The election was in eleven weeks. Eleven weeks of black-tie fundraisers, cutesy interviews, and playing food poisoning roulette to judge chili competitions at local festivals. Eleven weeks of pretending she wasn’t just a rage cloud wrapped in Prada couture. Then they’d be done. She could walk away with enough of herself intact to hide any parts that would never heal.
She knew Matt wouldn’t budge on delaying the divorce. Protecting his career would always come first, no matter how guilty he felt about cheating. But admitting he needed her had been a mistake. He’d handed her a card to play, and she was determined to take advantage.
Rachel brushed leaves and dirt from her dress. “Rule number one. You don’t get to tell me what to do. I will go wherever I want, when I want, and you don’t say one word.”
“Rules?” Matt tugged at his collar. “If there are rules, then we must have an agreement.”

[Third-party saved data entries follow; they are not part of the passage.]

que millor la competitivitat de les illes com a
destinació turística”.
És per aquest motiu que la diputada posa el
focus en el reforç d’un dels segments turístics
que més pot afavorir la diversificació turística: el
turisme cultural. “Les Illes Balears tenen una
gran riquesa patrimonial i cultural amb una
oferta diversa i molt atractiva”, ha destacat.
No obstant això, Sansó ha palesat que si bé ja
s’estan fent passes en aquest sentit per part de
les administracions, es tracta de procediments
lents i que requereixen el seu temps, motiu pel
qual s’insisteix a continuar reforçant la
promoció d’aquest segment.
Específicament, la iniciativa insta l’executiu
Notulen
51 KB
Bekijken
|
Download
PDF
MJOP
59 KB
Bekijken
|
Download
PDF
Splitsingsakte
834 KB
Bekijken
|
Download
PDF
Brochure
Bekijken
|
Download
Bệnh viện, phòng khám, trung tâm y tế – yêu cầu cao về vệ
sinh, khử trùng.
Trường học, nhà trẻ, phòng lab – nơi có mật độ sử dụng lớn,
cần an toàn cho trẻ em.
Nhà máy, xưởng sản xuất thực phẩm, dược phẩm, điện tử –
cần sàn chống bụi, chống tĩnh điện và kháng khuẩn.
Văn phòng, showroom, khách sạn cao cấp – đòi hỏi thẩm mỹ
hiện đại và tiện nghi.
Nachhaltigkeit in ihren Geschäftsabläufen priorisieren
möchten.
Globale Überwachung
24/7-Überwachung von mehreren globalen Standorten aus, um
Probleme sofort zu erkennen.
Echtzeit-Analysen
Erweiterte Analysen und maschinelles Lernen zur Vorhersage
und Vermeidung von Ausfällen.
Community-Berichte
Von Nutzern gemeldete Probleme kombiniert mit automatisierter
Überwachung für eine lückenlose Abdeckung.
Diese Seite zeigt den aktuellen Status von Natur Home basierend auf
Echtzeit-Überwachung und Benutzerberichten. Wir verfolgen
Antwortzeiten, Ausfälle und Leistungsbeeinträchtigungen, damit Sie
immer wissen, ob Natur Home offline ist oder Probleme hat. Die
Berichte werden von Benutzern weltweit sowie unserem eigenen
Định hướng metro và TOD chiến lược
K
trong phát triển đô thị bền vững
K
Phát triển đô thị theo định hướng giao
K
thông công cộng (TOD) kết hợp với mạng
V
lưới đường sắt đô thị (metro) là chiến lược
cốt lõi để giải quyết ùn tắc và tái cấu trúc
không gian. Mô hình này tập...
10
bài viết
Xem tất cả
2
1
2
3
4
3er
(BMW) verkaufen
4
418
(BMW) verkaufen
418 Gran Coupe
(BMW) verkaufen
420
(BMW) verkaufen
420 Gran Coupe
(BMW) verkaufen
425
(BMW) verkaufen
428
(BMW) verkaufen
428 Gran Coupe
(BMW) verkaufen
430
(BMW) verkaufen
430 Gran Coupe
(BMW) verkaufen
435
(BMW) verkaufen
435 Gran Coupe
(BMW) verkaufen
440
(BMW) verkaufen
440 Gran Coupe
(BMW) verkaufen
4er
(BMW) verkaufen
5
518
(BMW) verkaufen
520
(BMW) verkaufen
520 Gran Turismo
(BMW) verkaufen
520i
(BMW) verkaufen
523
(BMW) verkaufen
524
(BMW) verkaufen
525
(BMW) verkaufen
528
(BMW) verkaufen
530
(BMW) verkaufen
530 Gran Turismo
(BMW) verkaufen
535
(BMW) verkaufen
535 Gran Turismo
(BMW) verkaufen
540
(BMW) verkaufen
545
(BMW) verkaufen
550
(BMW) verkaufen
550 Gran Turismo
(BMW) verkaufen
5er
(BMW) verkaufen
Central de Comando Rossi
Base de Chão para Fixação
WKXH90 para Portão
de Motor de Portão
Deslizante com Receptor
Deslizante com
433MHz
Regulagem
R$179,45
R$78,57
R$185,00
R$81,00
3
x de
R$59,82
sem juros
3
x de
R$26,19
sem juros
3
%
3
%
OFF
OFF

“Rule number two. Never, under any circumstances, are you to say that you’re sorry you hurt me, or you never meant for this to happen, or that part of you will always love me. All of the above are grounds for immediate termination.”
“Termination?”
“I will kill you.”
“Right.” Matt paused, his expression softening. “Thank you for… being reasonable.”

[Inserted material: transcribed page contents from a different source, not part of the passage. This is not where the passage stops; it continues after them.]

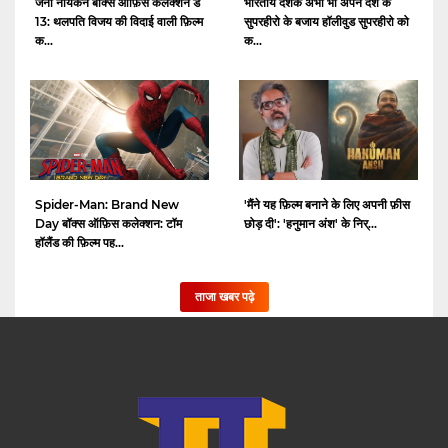
जना नायकन बॉक्स ऑफ़िस कलेक्शन डे
भारतीय दर्शक अभी भी अपने देश के
13: थलपति विजय की विदाई वाली फ़िल्म
सुपरहीरो के बजाय हॉलीवुड सुपरहीरो को
क...
क...
Spider-Man: Brand New
'मैंने यह फ़िल्म बनाने के लिए अपनी फ़ीस
Day बॉक्स ऑफ़िस कलेक्शन: टॉम
छोड़ दी': 'हनुमान अंश' के निर्...
हॉलैंड की फ़िल्म पह...
ताजा खबर पढ़े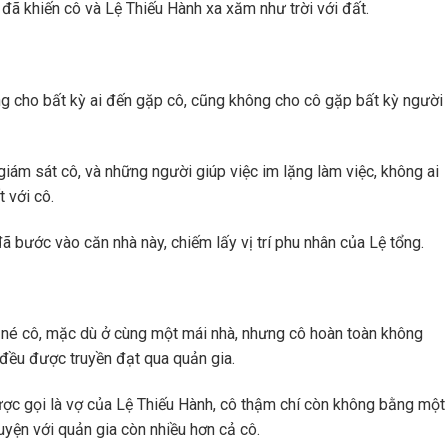
ã khiến cô và Lệ Thiếu Hành xa xăm như trời với đất.
ông cho bất kỳ ai đến gặp cô, cũng không cho cô gặp bất kỳ người
iám sát cô, và những người giúp việc im lặng làm việc, không ai
t với cô.
ã bước vào căn nhà này, chiếm lấy vị trí phu nhân của Lệ tổng.
h né cô, mặc dù ở cùng một mái nhà, nhưng cô hoàn toàn không
 đều được truyền đạt qua quản gia.
ợc gọi là vợ của Lệ Thiếu Hành, cô thậm chí còn không bằng một
uyện với quản gia còn nhiều hơn cả cô.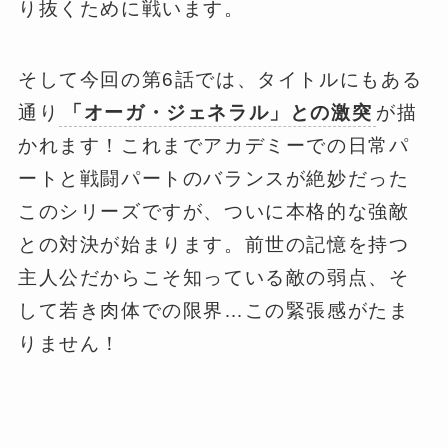
り抜くために戦います。
そして今回の第6話では、タイトルにもある
通り
「オーガ・ジェネラル」との激突
が描
かれます！これまでアカデミーでの日常パ
ートと戦闘パートのバランスが絶妙だった
このシリーズですが、ついに本格的な強敵
との対決が始まります。前世の記憶を持つ
主人公だからこそ知っている敵の弱点、そ
して若き肉体での限界…この緊張感がたま
りません！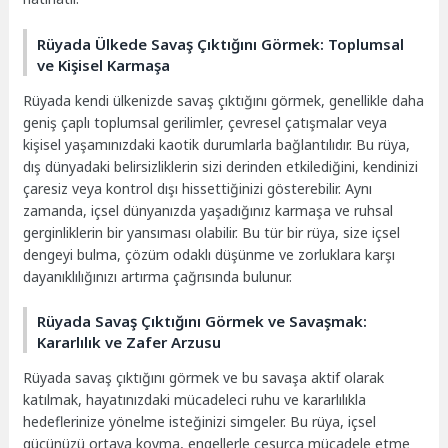
Rüyada Ülkede Savaş Çıktığını Görmek: Toplumsal
ve Kişisel Karmaşa
Rüyada kendi ülkenizde savaş çıktığını görmek, genellikle daha
geniş çaplı toplumsal gerilimler, çevresel çatışmalar veya
kişisel yaşamınızdaki kaotik durumlarla bağlantılıdır. Bu rüya,
dış dünyadaki belirsizliklerin sizi derinden etkilediğini, kendinizi
çaresiz veya kontrol dışı hissettiğinizi gösterebilir. Aynı
zamanda, içsel dünyanızda yaşadığınız karmaşa ve ruhsal
gerginliklerin bir yansıması olabilir. Bu tür bir rüya, size içsel
dengeyi bulma, çözüm odaklı düşünme ve zorluklara karşı
dayanıklılığınızı artırma çağrısında bulunur.
Rüyada Savaş Çıktığını Görmek ve Savaşmak:
Kararlılık ve Zafer Arzusu
Rüyada savaş çıktığını görmek ve bu savaşa aktif olarak
katılmak, hayatınızdaki mücadeleci ruhu ve kararlılıkla
hedeflerinize yönelme isteğinizi simgeler. Bu rüya, içsel
gücünüzü ortaya koyma, engellerle cesurca mücadele etme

“Don’t say that either.” She stepped forward. “And don’t pretend that this is a choice. This is my home.”
Matt glanced at the house. “It’s mine, too, Rachel, just like you’re still my wife. I know you won’t believe this, but that still means something to me.”
Rachel leaned in, close enough to smell the mint from his mouthwash. “I may have to stand by your side and keep my mouth shut in public, but don’t ever call me your wife again. That’s rule number three.”
Matt sniffed and wrinkled his nose. “Are you drunk?”
Rachel gulped the last of the soda. “Yes.” She shoved the cup against his stomach. He grabbed it instinctively, eyes wide as she walked past him toward the house. “I’d get used to it if I were you.”
CHAPTER FOUR
Nathan couldn’t identify the smells coming from his kitchen, which usually happened whenever Bobbi Kim came over to cook. She liked to pretend it was altruistic, that she was saving him from a sad single-man diet of frozen pizza and takeout, but she actually wanted to use the space. Bobbi’s condo barely had enough room for furniture. She also had a roommate who worked from home and complained whenever an appliance ran during her Zoom calls. Nathan lived alone in his studio with a Viking gas range that Bobbi didn’t think he deserved. Last week, she bit his head off when he used it to boil ramen noodles for lunch.
“What are you making?” Nathan sat on a bar stool at his kitchen island. Bobbi’s hands were a rapid blur, her chef’s knife making quick work of a pile of vegetables. A large bowl of beaten eggs sat at her elbow, speckled with black pepper and other spices he couldn’t identify. Experimentation had always been her thing. When they were kids, it was a chemistry set. In college, it was switching majors and sneaking around with married women. Three years into being a line chef at a small DC restaurant, it was the aromatic contents of unlabeled jars ground to dust with a mortar and pestle.
“Breakfast,” she said. “A real breakfast, not that powdered milk shit your brother got you hooked on.”
“It’s a protein smoothie.” He sipped his coffee and eyed with suspicion the deep casserole dish she had buttered. Nathan didn’t remember buying it. His apartment was furnished during a big spending spree when he bought the building. There were probably towels and bedsheets somewhere in shrink wrap with the price tags still attached. “Joe says it’s vegan.”
“That doesn’t make it good for you. Why don’t you eat actual food in the morning?”
“I’m not big on breakfast. Too many eggs.”